• _SEITENAUSZUG_:
◇ ◇ ◇ ◇ ◇ ◇ ◇
Das Parlament hat am Mittwoch einmal mehr die Zauberformel bestätigt – obschon deren Legitimität stetig sinkt. Warum?
Rahel Freiburghaus: Einerseits haben diejenigen, die jetzt an der Macht sind, kein Interesse an einer Veränderung – das käme einer Selbstkasteiung gleich. Andererseits beeinflusst das Wahlverfahren gemäss Anciennitätsprinzip den Ausgang der Wahlen: So konnte es sich etwa die SP nicht erlauben, den Angriff der Grünen voll zu unterstützen, weil die Bürgerlichen mit einer Retourkutsche gedroht haben.
Besteht die Gefahr, dass die Bevölkerung das Vertrauen in den Bundesrat verliert, weil ein beachtlicher Teil der Wähler nicht mehr repräsentiert ist?
Im internationalen Vergleich gibt es praktisch keine Regierung, der die Bevölkerung so viel Vertrauen entgegenbringt wie in der Schweiz. Das ist selbst dann so, wenn ein Teil der Bevölkerung – zum Beispiel eine Region oder eine sprachliche Minderheit – über längere Zeit nicht im Bundesrat vertreten ist. Das soll als Einordnung, aber nicht als Ausrede gelten. Die Legitimität der parteipolitischen Zusammensetzung des Bundesrats sinkt zweifellos.
Tatsächlich wächst der Unmut. Mitte-Links kritisiert die FDP/SVP-Mehrheit. Hat die Zauberformel ausgedient?
Bereits nach den Wahlen 2019 lud Mitte-Präsident Gerhard Pfister zum Konkordanzgipfel – allerdings erfolglos. Die Mitte ist in dieser Frage im Moment absolut zentral, die Initiative muss von ihr kommen. Wenn sie sich für eine Anpassung der Machtverhältnisse im Bundesrat ausspricht, dann sehe ich Raum für Veränderung. Dafür gibt es bereits erste Anzeichen. Zum Beispiel der Entscheid der Mitte, keinen Kandidaten für das Kanzleramt zu stellen. Das lässt mich vermuten, dass bei der nächsten Einervakanz etwas passieren könnte.
◇ ◇ ◇ ◇ ◇ ◇ ◇
• _ÜBUNGSDATEN_:
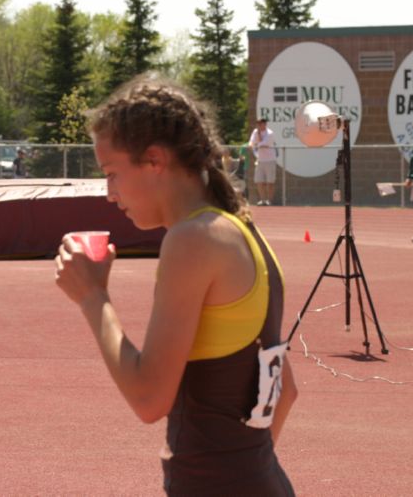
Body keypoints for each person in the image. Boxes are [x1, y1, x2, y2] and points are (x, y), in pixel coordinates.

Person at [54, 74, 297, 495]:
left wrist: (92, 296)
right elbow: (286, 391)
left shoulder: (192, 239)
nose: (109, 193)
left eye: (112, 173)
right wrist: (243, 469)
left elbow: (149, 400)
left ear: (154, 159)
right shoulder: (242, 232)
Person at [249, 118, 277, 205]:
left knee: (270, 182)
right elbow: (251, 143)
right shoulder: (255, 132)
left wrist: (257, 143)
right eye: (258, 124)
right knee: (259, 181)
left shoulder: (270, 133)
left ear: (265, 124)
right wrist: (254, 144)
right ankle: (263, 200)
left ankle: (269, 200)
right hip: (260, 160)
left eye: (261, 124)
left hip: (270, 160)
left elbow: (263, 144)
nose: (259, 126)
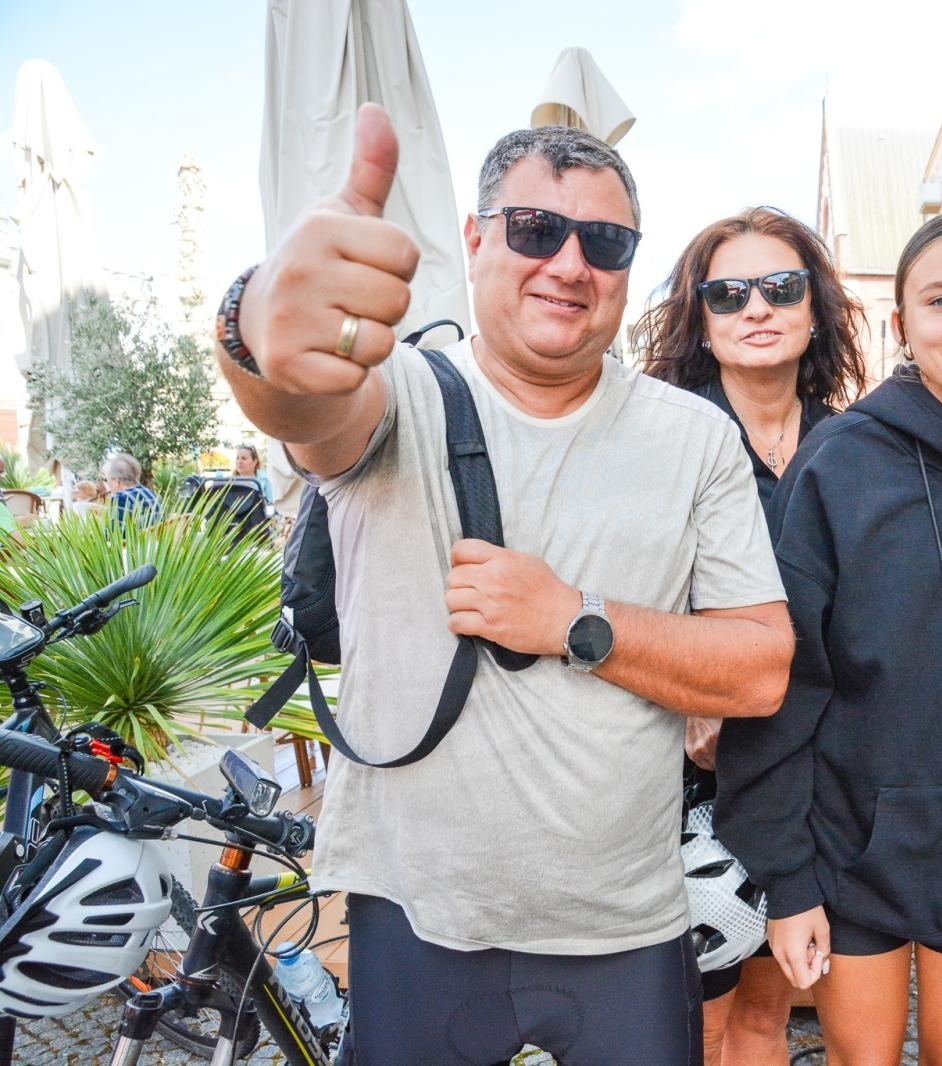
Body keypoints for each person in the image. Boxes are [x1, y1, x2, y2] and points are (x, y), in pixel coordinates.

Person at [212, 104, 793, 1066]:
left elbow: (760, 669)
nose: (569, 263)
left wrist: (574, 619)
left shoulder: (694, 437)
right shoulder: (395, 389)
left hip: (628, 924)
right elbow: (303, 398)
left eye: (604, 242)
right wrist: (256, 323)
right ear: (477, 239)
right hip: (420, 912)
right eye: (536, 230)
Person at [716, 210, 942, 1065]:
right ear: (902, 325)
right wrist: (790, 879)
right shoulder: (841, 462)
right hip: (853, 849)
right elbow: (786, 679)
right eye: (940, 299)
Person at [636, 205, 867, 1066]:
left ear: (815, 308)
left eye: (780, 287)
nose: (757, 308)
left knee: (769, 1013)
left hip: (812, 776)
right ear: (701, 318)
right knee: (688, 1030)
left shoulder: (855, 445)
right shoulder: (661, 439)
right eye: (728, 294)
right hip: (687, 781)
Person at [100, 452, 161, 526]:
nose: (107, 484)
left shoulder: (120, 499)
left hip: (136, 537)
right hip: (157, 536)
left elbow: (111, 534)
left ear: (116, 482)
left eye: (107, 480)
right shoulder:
◇ ◇ ◇ ◇ ◇ ◇ ◇
• _AUFGABE A_: Schreiben Sie aus dem Interview zur Zauberformel den Abschnitt ab, der bei „Im internationalen Vergleich“ beginnt und bei „Bundesrats sinkt zweifellos.“ endet.
• _AUFGABE B_: Bitte setzen Sie das Interview zur Zauberformel nach seinem letzten Satz fort.

• _ENDGÜLTIGE ANTWORT A_:
Im internationalen Vergleich gibt es praktisch keine Regierung, der die Bevölkerung so viel Vertrauen entgegenbringt wie in der Schweiz. Das ist selbst dann so, wenn ein Teil der Bevölkerung – zum Beispiel eine Region oder eine sprachliche Minderheit – über längere Zeit nicht im Bundesrat vertreten ist. Das soll als Einordnung, aber nicht als Ausrede gelten. Die Legitimität der parteipolitischen Zusammensetzung des Bundesrats sinkt zweifellos.

• _ENDGÜLTIGE ANTWORT B_:
Wie könnte eine neue Zauberformel aussehen?
Bevor man darüber nachdenkt, welche Partei wie viele Sitze im Bundesrat besetzen soll, muss man die Frage stellen, anhand welcher Grösse man die Repräsentativität des Bundesrats bemisst. Reden wir über den Wähleranteil, die Sitzstärke im Parlament, oder beziehen wir gar noch die Vertretung der Parteien in den Kantonsregierungen mit ein? Wenn man diese Berechnungsgrundlage geklärt hat, kann man eine neue Formel ausarbeiten. Diskutiert werden könnte zum Beispiel, ob man das Wahlergebnis bei den eidgenössischen Wahlen als verbindlichen Schlüssel für die parteipolitische Verteilung der Regierungssitze festlegt. Die Auswahl der Köpfe bliebe weiterhin Sache des Parlaments.
Das hätte zur Folge, dass sich theoretisch alle vier Jahre die Zusammensetzung ändert und Stabilität verloren geht.
Ich finde diese Stabilitätserzählung zunehmend schief. In der Schweiz wird bei einem Wechsel eines Bundesrates ja nicht gleich die ganze Verwaltung ausgewechselt. Ein Blick über die Landesgrenze zeigt, dass Regierungswechsel nicht zu Instabilität führen müssen. Im aktuellen Diskurs wird eine nicht näher definierte Stabilität verklärt – sie ist zum bürgerlichen Totschlagargument geworden und stempelt jede Veränderung als unsinnig ab. So erstickt man jede Diskussion über eine Reform im Keim.
Sie machen unter anderem das Wahlverfahren für fehlende Veränderungen verantwortlich. Braucht es hier Anpassungen?
Es hat bereits mehrere Anläufe gegeben, das Wahlverfahren anzupassen. Alt Nationalrätin Christa Markwalder schlug etwa vor, eine sogenannte Block- oder Listenwahl einzuführen. Dabei würden die Regierungsmitglieder nicht einzeln gewählt, sondern als Block, der im Vorfeld von den Parteien zusammengestellt wird. Das würde bedingen, dass die Parteien miteinander diskutieren und sich überlegen, wie das Gremium als Ganzes am besten funktionieren könnte. So könnte die Logik der Kollegialität im Wahlverfahren besser abgebildet werden.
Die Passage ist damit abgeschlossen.